ANKARA: All but two of the nine Turks killed in an Israeli raid on a Gaza-bound aid ship were shot more than once, and five died from bullet wounds to the head, according to forensic reports.
The documents, penned this month, were made available to AFP Tuesday by lawyers for the victims’ families, who have petitioned Turkish prosecutors to investigate the May 31 bloodshed on the Turkish Mavi Marmara ferry.
"The findings make it clear the Israeli forces shot to kill the activists and not to overpower them," one of the lawyers, Yasin Divrak, told AFP.
The youngest victim, 19-year-old Furkan Dogan, a dual Turkish-US national, was shot five times, including twice in the head, the report said.
A bullet that pierced his face was fired from close range, it said, adding he was hit also in the back of the head.
The forensic experts failed to detect other close-distance shots on the remaining victims.
All nine bodies had been washed before being brought to Turkey and their clothes were either blood-soaked or otherwise unfit for analysis, making it impossible to reach a conclusion on the ranges of most shots, according to the documents.

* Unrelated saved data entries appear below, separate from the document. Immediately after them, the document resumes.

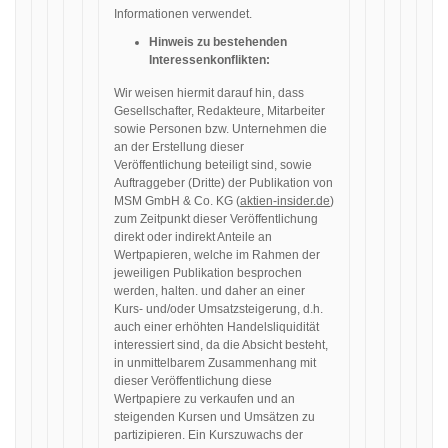
Informationen verwendet.
Hinweis zu bestehenden
Interessenkonflikten:
Wir weisen hiermit darauf hin, dass
Gesellschafter, Redakteure, Mitarbeiter
sowie Personen bzw. Unternehmen die
an der Erstellung dieser
Veröffentlichung beteiligt sind, sowie
Auftraggeber (Dritte) der Publikation von
MSM GmbH & Co. KG (
aktien-insider.de
)
zum Zeitpunkt dieser Veröffentlichung
direkt oder indirekt Anteile an
Wertpapieren, welche im Rahmen der
jeweiligen Publikation besprochen
werden, halten. und daher an einer
Kurs- und/oder Umsatzsteigerung, d.h.
auch einer erhöhten Handelsliquidität
interessiert sind, da die Absicht besteht,
in unmittelbarem Zusammenhang mit
dieser Veröffentlichung diese
Wertpapiere zu verkaufen und an
steigenden Kursen und Umsätzen zu
partizipieren. Ein Kurszuwachs der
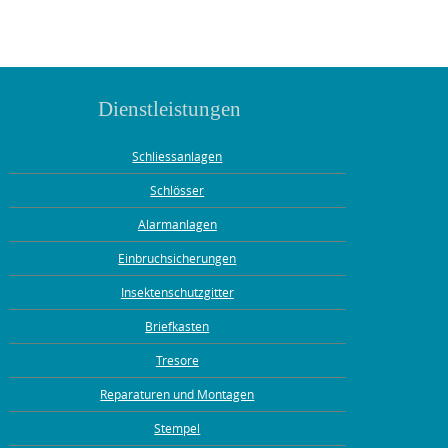
Dienstleistungen
Schliessanlagen
Schlösser
Alarmanlagen
Einbruchsicherungen
Insektenschutzgitter
Briefkasten
Tresore
Reparaturen und Montagen
Stempel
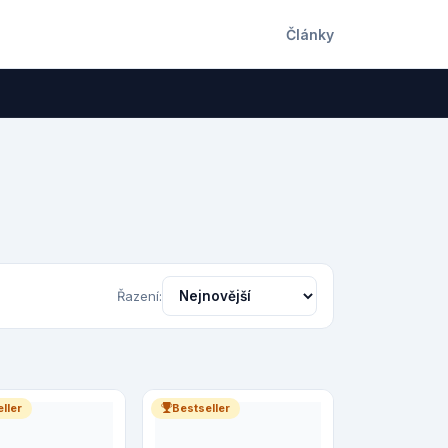
Články
Řazení:
ller
Bestseller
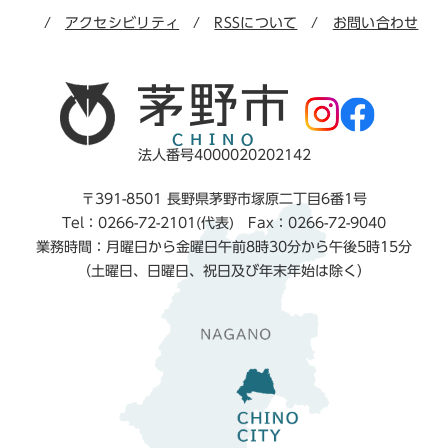
アクセシビリティ
RSSについて
お問い合わせ
法人番号4000020202142
〒391-8501 長野県茅野市塚原二丁目6番1号
Tel：0266-72-2101(代表) Fax：0266-72-9040
業務時間：月曜日から金曜日午前8時30分から午後5時15分
（土曜日、日曜日、祝日及び年末年始は除く）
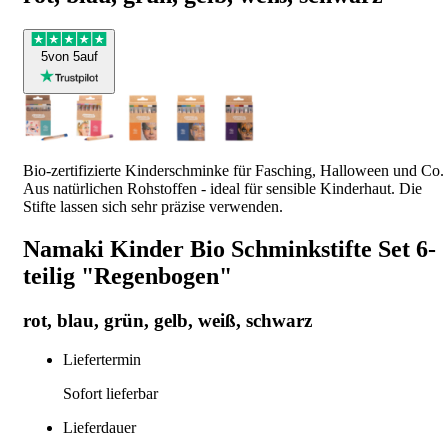
5
von 5
auf
Bio-zertifizierte Kinderschminke für Fasching, Halloween und Co.
Aus natürlichen Rohstoffen - ideal für sensible Kinderhaut. Die
Stifte lassen sich sehr präzise verwenden.
Namaki Kinder Bio Schminkstifte Set 6-
teilig "Regenbogen"
rot, blau, grün, gelb, weiß, schwarz
Liefertermin
Sofort lieferbar
Lieferdauer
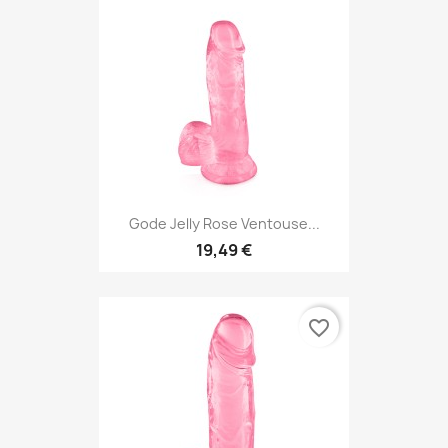
Gode Jelly Rose Ventouse...
19,49 €
favorite_border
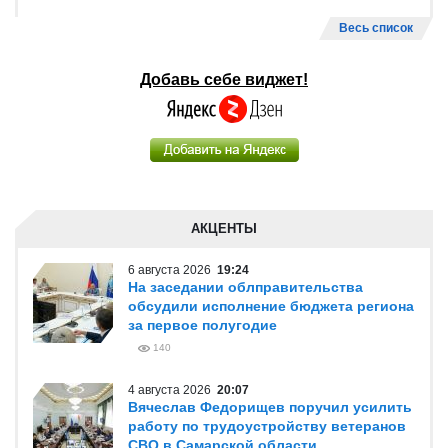
Весь список
Добавь себе виджет!
АКЦЕНТЫ
6 августа 2026
19:24
На заседании облправительства
обсудили исполнение бюджета региона
за первое полугодие
140
4 августа 2026
20:07
Вячеслав Федорищев поручил усилить
работу по трудоустройству ветеранов
СВО в Самарской области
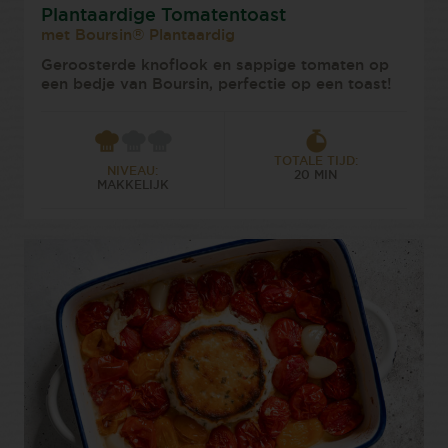
Plantaardige Tomatentoast
met Boursin® Plantaardig
Geroosterde knoflook en sappige tomaten op
een bedje van Boursin, perfectie op een toast!⁠
TOTALE TIJD:
NIVEAU:
20 MIN
MAKKELIJK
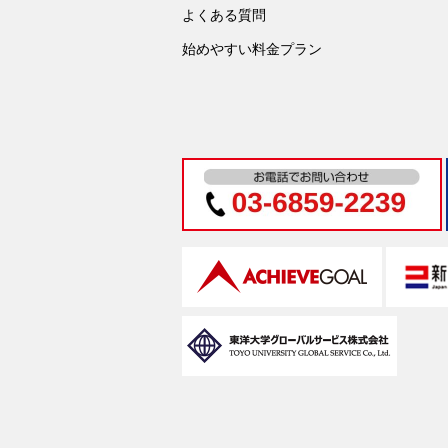
よくある質問
始めやすい料金プラン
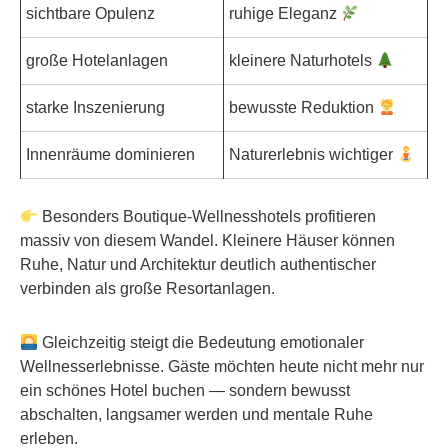
sichtbare Opulenz
ruhige Eleganz
große Hotelanlagen
kleinere Naturhotels
starke Inszenierung
bewusste Reduktion
Innenräume dominieren
Naturerlebnis wichtiger
Besonders Boutique-Wellnesshotels profitieren
massiv von diesem Wandel. Kleinere Häuser können
Ruhe, Natur und Architektur deutlich authentischer
verbinden als große Resortanlagen.
Gleichzeitig steigt die Bedeutung emotionaler
Wellnesserlebnisse. Gäste möchten heute nicht mehr nur
ein schönes Hotel buchen — sondern bewusst
abschalten, langsamer werden und mentale Ruhe
erleben.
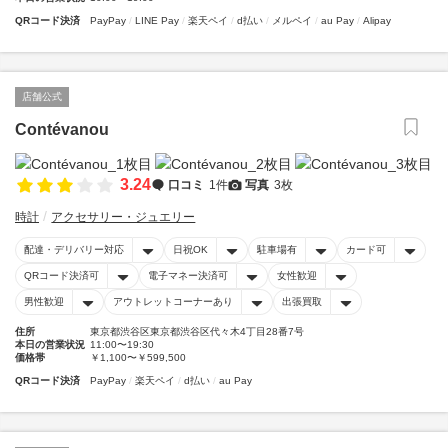
QRコード決済
PayPay
LINE Pay
楽天ペイ
d払い
メルペイ
au Pay
Alipay
店舗公式
Contévanou
3.24
口コミ
1件
写真
3枚
時計
アクセサリー・ジュエリー
配達・デリバリー対応
日祝OK
駐車場有
カード可
QRコード決済可
電子マネー決済可
女性歓迎
男性歓迎
アウトレットコーナーあり
出張買取
住所
東京都渋谷区東京都渋谷区代々木4丁目28番7号
本日の営業状況
11:00〜19:30
価格帯
￥1,100〜￥599,500
QRコード決済
PayPay
楽天ペイ
d払い
au Pay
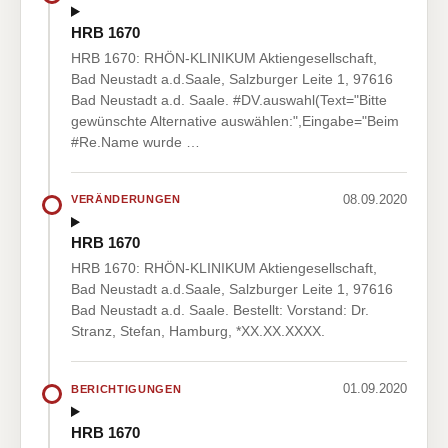
HRB 1670
HRB 1670: RHÖN-KLINIKUM Aktiengesellschaft,
Bad Neustadt a.d.Saale, Salzburger Leite 1, 97616
Bad Neustadt a.d. Saale. #DV.auswahl(Text="Bitte
gewünschte Alternative auswählen:",Eingabe="Beim
#Re.Name wurde …
08.09.2020
VERÄNDERUNGEN
HRB 1670
HRB 1670: RHÖN-KLINIKUM Aktiengesellschaft,
Bad Neustadt a.d.Saale, Salzburger Leite 1, 97616
Bad Neustadt a.d. Saale. Bestellt: Vorstand: Dr.
Stranz, Stefan, Hamburg, *XX.XX.XXXX.
01.09.2020
BERICHTIGUNGEN
HRB 1670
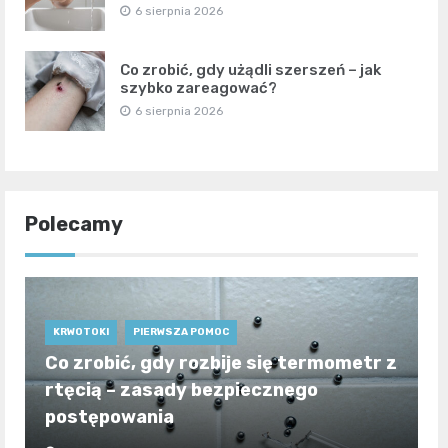
6 sierpnia 2026
Co zrobić, gdy użądli szerszeń – jak
szybko zareagować?
6 sierpnia 2026
Polecamy
KRWOTOKI
PIERWSZA POMOC
Co zrobić, gdy rozbije się termometr z
rtęcią – zasady bezpiecznego
postępowania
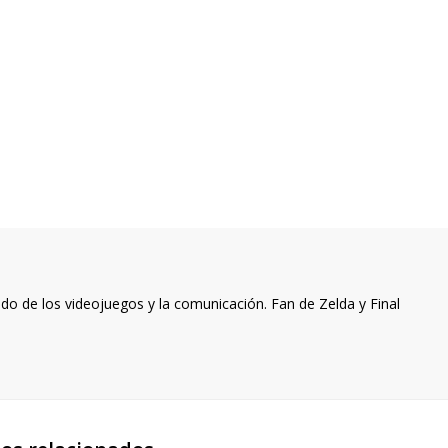
o de los videojuegos y la comunicación. Fan de Zelda y Final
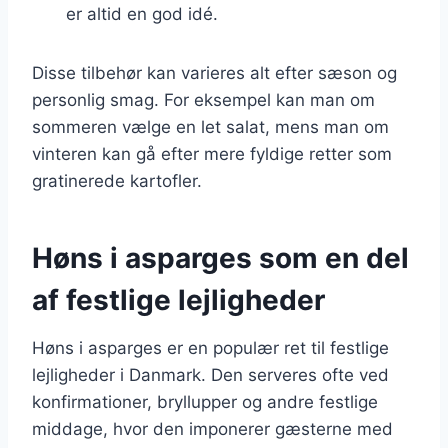
er altid en god idé.
Disse tilbehør kan varieres alt efter sæson og
personlig smag. For eksempel kan man om
sommeren vælge en let salat, mens man om
vinteren kan gå efter mere fyldige retter som
gratinerede kartofler.
Høns i asparges som en del
af festlige lejligheder
Høns i asparges er en populær ret til festlige
lejligheder i Danmark. Den serveres ofte ved
konfirmationer, bryllupper og andre festlige
middage, hvor den imponerer gæsterne med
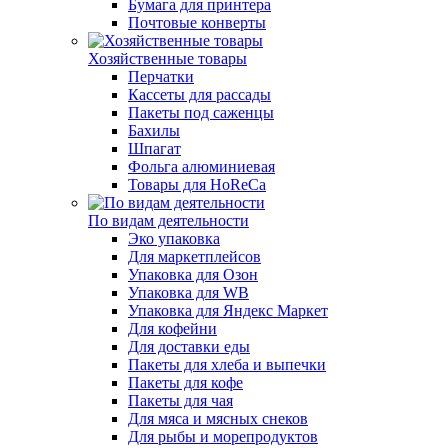
Бумага для принтера
Почтовые конверты
Хозяйственные товары
Перчатки
Кассеты для рассады
Пакеты под саженцы
Бахилы
Шпагат
Фольга алюминиевая
Товары для HoReCa
По видам деятельности
Эко упаковка
Для маркетплейсов
Упаковка для Озон
Упаковка для WB
Упаковка для Яндекс Маркет
Для кофейни
Для доставки еды
Пакеты для хлеба и выпечки
Пакеты для кофе
Пакеты для чая
Для мяса и мясных снеков
Для рыбы и морепродуктов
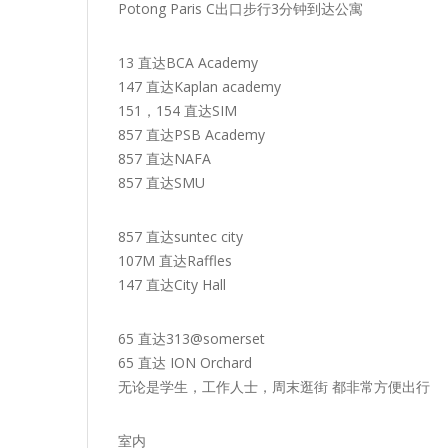
Potong Paris C出口步行3分钟到达公寓
13 直达BCA Academy
147 直达Kaplan academy
151，154 直达SIM
857 直达PSB Academy
857 直达NAFA
857 直达SMU
857 直达suntec city
107M 直达Raffles
147 直达City Hall
65 直达313@somerset
65 直达 ION Orchard
无论是学生，工作人士，周末逛街 都非常方便出行
室内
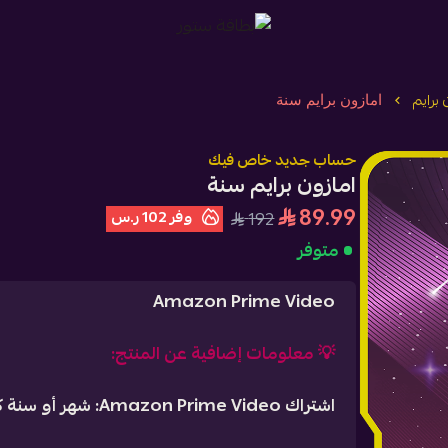
بطاقة ستور
برايم
امازون برايم سنة
حساب جديد خاص فيك
امازون برايم سنة
89.99
وفر
102 ر.س
192
متوفر
Amazon Prime Video
💡
معلومات إضافية عن المنتج:
اشتراك Amazon Prime Video: شهر أو سنة كاملة من الترفيه بلا حدود!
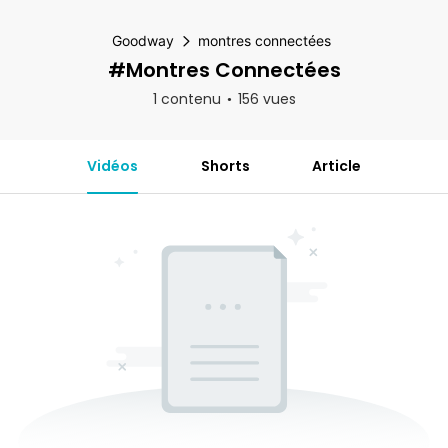
Goodway
montres connectées
#montres Connectées
1 contenu
156 vues
Vidéos
Shorts
Article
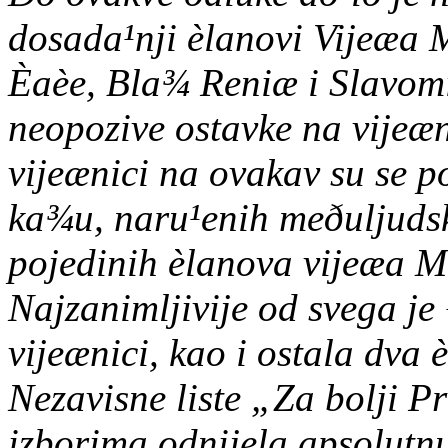
dosada¹nji èlanovi Vijeæa
Èaèe, Bla¾ Reniæ i Slavomi
neopozive ostavke na vijeæ
vijeænici na ovakav su se p
ka¾u, naru¹enih meðuljudsk
pojedinih èlanova vijeæa 
Najzanimljivije od svega je 
vijeænici, kao i ostala dva
Nezavisne liste „Za bolji P
izborima odnijela apsolutnu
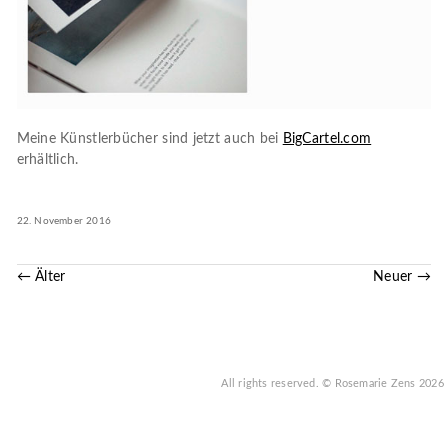
Meine Künstlerbücher sind jetzt auch bei
BigCartel.com
erhältlich.
22. November 2016
← Älter
Neuer →
All rights reserved.
© Rosemarie Zens
2026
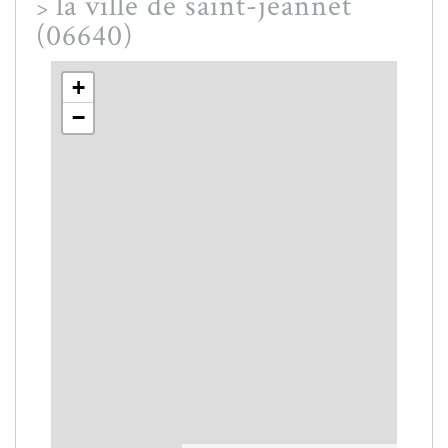
la ville de saint-jeannet
>
(06640)
+
−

Journalist Cevdet Kiliclar, 38, the web editor of the Islamist charity IHH that led the ill-fated campaign, was killed by a single bullet that hit him between the eyebrows, the report said.
Divrak drew attention to the autopsy of 61-year-old Ibrahim Bilgen, which included the discovery of a tiny bag containing pellets, still intact in his brain, which the report said was was fired from a hunting rifle.
"It is not a type of weapon that we have ever heard of," he said.
Israel says its commandos used force after they were attacked with sticks and stabbed as soon as they landed on the Mavi Marmara, which was sailing in international waters. But the activists insist the troops opened fire as soon as they landed.
The bloody ending to the aid mission, which had aimed to break the Israeli blockade of the Gaza Strip, plunged ties between Turkey and Israel, once close allies, into deep crisis.
Turkey has dismissed a commission set up by Israel to investigate the raid, insisting for a UN-led international probe.